Material for this exercise Start Marker

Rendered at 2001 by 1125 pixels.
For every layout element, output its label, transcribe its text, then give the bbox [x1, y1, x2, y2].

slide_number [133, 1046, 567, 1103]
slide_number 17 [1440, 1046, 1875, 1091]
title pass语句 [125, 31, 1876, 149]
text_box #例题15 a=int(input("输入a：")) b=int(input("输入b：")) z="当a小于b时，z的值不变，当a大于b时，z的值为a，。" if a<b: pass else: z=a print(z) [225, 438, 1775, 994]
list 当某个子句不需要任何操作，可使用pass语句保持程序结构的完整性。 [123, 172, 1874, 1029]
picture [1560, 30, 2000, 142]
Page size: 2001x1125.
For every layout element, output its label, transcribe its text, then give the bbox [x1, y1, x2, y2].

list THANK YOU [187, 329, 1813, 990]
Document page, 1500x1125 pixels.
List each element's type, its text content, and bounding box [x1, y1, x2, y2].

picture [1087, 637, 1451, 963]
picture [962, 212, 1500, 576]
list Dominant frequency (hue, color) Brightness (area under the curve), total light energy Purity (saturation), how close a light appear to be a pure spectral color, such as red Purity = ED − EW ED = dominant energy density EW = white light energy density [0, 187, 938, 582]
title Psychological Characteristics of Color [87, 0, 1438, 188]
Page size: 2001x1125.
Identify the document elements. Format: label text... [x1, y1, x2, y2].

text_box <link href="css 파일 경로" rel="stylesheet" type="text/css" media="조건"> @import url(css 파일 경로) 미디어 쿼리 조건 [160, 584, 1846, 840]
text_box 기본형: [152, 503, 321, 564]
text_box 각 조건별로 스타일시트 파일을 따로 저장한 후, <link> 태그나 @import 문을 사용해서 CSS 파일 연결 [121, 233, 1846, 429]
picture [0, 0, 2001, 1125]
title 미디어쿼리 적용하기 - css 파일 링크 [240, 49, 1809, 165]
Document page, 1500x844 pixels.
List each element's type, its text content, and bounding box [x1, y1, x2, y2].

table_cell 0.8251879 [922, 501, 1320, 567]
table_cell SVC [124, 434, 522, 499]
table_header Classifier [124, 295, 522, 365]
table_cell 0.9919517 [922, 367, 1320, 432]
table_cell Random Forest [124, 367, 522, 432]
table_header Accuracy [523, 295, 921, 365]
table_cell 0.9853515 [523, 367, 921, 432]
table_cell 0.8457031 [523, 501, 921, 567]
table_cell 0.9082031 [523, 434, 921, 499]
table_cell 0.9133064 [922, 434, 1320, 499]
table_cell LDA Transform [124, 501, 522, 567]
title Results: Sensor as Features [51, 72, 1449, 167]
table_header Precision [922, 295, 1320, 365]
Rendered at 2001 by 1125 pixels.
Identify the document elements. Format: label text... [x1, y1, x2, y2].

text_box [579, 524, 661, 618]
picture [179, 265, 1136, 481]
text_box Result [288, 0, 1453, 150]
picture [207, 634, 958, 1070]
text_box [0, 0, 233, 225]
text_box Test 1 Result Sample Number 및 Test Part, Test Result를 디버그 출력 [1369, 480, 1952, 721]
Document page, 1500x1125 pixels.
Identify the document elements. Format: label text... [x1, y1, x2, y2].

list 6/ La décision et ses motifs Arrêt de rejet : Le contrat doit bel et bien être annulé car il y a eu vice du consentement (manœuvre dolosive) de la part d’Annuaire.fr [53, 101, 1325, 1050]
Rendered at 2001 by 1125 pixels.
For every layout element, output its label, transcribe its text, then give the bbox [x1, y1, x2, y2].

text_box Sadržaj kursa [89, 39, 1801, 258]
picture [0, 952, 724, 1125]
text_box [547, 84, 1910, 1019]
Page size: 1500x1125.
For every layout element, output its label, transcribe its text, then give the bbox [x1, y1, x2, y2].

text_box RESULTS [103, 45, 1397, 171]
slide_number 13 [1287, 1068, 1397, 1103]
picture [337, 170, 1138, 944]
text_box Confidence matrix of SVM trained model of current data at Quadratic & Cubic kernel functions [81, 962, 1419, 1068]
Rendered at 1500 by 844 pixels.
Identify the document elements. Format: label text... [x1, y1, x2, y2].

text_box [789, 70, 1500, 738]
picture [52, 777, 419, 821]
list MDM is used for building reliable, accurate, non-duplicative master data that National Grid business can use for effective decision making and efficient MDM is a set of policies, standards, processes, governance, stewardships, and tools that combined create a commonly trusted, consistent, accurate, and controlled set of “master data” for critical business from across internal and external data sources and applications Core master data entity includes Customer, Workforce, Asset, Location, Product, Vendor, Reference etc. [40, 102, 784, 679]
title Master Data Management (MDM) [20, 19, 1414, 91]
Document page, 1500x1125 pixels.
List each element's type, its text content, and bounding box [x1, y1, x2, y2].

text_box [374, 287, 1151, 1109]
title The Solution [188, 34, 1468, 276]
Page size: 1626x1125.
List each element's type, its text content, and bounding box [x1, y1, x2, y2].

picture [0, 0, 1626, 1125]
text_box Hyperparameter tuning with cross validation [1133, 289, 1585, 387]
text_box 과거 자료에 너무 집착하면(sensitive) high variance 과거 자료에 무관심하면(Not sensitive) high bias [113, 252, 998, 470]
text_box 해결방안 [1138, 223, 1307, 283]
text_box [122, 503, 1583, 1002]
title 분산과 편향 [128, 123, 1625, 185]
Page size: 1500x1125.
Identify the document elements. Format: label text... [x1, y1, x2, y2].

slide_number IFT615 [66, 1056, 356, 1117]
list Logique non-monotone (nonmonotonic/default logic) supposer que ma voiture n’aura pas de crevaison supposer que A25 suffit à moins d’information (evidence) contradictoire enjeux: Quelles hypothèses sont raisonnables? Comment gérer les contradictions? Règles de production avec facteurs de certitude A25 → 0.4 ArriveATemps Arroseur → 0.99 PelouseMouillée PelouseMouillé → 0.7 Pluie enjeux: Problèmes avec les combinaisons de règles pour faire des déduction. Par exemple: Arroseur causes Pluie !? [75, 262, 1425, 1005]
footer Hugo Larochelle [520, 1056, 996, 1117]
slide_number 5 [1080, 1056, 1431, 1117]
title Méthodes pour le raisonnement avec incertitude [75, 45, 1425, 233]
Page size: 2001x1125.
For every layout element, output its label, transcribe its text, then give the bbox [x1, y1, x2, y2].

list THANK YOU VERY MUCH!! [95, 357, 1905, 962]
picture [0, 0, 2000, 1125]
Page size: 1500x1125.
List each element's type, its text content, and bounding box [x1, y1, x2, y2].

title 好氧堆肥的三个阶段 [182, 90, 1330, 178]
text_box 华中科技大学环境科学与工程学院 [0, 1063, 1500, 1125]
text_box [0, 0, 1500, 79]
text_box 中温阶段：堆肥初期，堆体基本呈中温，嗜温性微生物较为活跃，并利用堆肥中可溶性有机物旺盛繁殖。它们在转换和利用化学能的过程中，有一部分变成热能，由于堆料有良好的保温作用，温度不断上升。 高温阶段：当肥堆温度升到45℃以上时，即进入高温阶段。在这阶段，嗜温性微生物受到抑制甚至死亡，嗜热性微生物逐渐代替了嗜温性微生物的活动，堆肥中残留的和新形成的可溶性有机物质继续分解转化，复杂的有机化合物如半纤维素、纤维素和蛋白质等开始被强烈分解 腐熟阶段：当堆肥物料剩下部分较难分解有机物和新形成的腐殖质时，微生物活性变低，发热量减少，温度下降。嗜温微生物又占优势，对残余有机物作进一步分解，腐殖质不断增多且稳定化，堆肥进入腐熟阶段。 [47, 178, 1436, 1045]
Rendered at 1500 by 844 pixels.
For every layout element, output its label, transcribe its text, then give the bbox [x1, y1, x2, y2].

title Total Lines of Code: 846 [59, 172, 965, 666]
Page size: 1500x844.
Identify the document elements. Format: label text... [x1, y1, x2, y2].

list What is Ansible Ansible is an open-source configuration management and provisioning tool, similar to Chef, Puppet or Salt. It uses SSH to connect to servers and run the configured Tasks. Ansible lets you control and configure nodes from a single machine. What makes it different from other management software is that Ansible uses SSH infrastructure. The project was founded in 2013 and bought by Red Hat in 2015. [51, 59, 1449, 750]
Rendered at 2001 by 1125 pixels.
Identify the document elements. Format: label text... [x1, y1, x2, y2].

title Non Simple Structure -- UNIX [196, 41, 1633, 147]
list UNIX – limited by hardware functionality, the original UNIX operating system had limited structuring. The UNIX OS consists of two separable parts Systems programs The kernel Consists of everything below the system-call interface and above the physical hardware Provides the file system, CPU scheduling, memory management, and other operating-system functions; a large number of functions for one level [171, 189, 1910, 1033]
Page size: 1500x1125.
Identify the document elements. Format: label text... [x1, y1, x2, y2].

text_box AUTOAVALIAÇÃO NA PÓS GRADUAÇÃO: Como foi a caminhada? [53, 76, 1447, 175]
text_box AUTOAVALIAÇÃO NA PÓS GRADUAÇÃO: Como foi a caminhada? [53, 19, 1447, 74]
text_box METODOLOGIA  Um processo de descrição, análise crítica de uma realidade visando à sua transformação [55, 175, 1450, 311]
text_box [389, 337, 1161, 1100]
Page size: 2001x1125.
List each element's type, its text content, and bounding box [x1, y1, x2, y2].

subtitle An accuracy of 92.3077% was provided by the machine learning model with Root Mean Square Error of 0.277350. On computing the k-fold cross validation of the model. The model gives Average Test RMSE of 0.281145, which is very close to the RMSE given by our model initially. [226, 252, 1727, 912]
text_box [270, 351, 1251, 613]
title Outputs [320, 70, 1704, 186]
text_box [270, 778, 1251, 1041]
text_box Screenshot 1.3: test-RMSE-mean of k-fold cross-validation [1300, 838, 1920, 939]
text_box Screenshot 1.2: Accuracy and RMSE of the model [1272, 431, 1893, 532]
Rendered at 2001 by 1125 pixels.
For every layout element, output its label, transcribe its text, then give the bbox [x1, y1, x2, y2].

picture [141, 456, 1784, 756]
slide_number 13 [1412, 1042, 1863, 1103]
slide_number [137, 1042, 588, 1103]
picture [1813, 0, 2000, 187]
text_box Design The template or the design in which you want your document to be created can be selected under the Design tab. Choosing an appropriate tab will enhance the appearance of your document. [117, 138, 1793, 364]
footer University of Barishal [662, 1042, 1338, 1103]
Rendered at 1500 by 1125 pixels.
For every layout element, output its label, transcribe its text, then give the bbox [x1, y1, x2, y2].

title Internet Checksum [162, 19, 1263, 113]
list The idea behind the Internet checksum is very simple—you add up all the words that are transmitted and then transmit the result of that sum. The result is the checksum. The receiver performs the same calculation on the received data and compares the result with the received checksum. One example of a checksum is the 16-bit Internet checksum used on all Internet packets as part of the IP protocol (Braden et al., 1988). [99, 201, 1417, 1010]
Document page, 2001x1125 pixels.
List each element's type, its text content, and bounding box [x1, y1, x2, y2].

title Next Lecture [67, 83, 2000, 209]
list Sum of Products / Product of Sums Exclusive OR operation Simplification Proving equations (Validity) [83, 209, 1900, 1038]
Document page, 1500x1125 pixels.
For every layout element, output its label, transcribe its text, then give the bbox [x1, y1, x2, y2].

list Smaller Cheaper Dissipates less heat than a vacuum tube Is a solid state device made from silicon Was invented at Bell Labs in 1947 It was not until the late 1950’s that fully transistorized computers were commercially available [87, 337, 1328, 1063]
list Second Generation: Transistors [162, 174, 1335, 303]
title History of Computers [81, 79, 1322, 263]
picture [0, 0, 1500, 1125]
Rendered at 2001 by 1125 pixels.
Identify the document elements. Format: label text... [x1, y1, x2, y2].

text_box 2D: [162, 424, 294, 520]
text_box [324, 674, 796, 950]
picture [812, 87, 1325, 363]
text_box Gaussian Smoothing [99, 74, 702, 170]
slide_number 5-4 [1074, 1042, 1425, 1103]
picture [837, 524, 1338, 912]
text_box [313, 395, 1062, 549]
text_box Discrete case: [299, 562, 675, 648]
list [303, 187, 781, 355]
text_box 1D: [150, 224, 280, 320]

Material for this exercise End Marker

> What is being asked
Up to and including the line with "Document page, 1500x844 pixels.", print every line of the material above, starting from its first line, exactly.

> Solution for this exercise
Rendered at 2001 by 1125 pixels.
For every layout element, output its label, transcribe its text, then give the bbox [x1, y1, x2, y2].

slide_number [133, 1046, 567, 1103]
slide_number 17 [1440, 1046, 1875, 1091]
title pass语句 [125, 31, 1876, 149]
text_box #例题15 a=int(input("输入a：")) b=int(input("输入b：")) z="当a小于b时，z的值不变，当a大于b时，z的值为a，。" if a<b: pass else: z=a print(z) [225, 438, 1775, 994]
list 当某个子句不需要任何操作，可使用pass语句保持程序结构的完整性。 [123, 172, 1874, 1029]
picture [1560, 30, 2000, 142]
Page size: 2001x1125.
For every layout element, output its label, transcribe its text, then give the bbox [x1, y1, x2, y2].

list THANK YOU [187, 329, 1813, 990]
Document page, 1500x1125 pixels.
List each element's type, its text content, and bounding box [x1, y1, x2, y2].

picture [1087, 637, 1451, 963]
picture [962, 212, 1500, 576]
list Dominant frequency (hue, color) Brightness (area under the curve), total light energy Purity (saturation), how close a light appear to be a pure spectral color, such as red Purity = ED − EW ED = dominant energy density EW = white light energy density [0, 187, 938, 582]
title Psychological Characteristics of Color [87, 0, 1438, 188]
Page size: 2001x1125.
Identify the document elements. Format: label text... [x1, y1, x2, y2].

text_box <link href="css 파일 경로" rel="stylesheet" type="text/css" media="조건"> @import url(css 파일 경로) 미디어 쿼리 조건 [160, 584, 1846, 840]
text_box 기본형: [152, 503, 321, 564]
text_box 각 조건별로 스타일시트 파일을 따로 저장한 후, <link> 태그나 @import 문을 사용해서 CSS 파일 연결 [121, 233, 1846, 429]
picture [0, 0, 2001, 1125]
title 미디어쿼리 적용하기 - css 파일 링크 [240, 49, 1809, 165]
Document page, 1500x844 pixels.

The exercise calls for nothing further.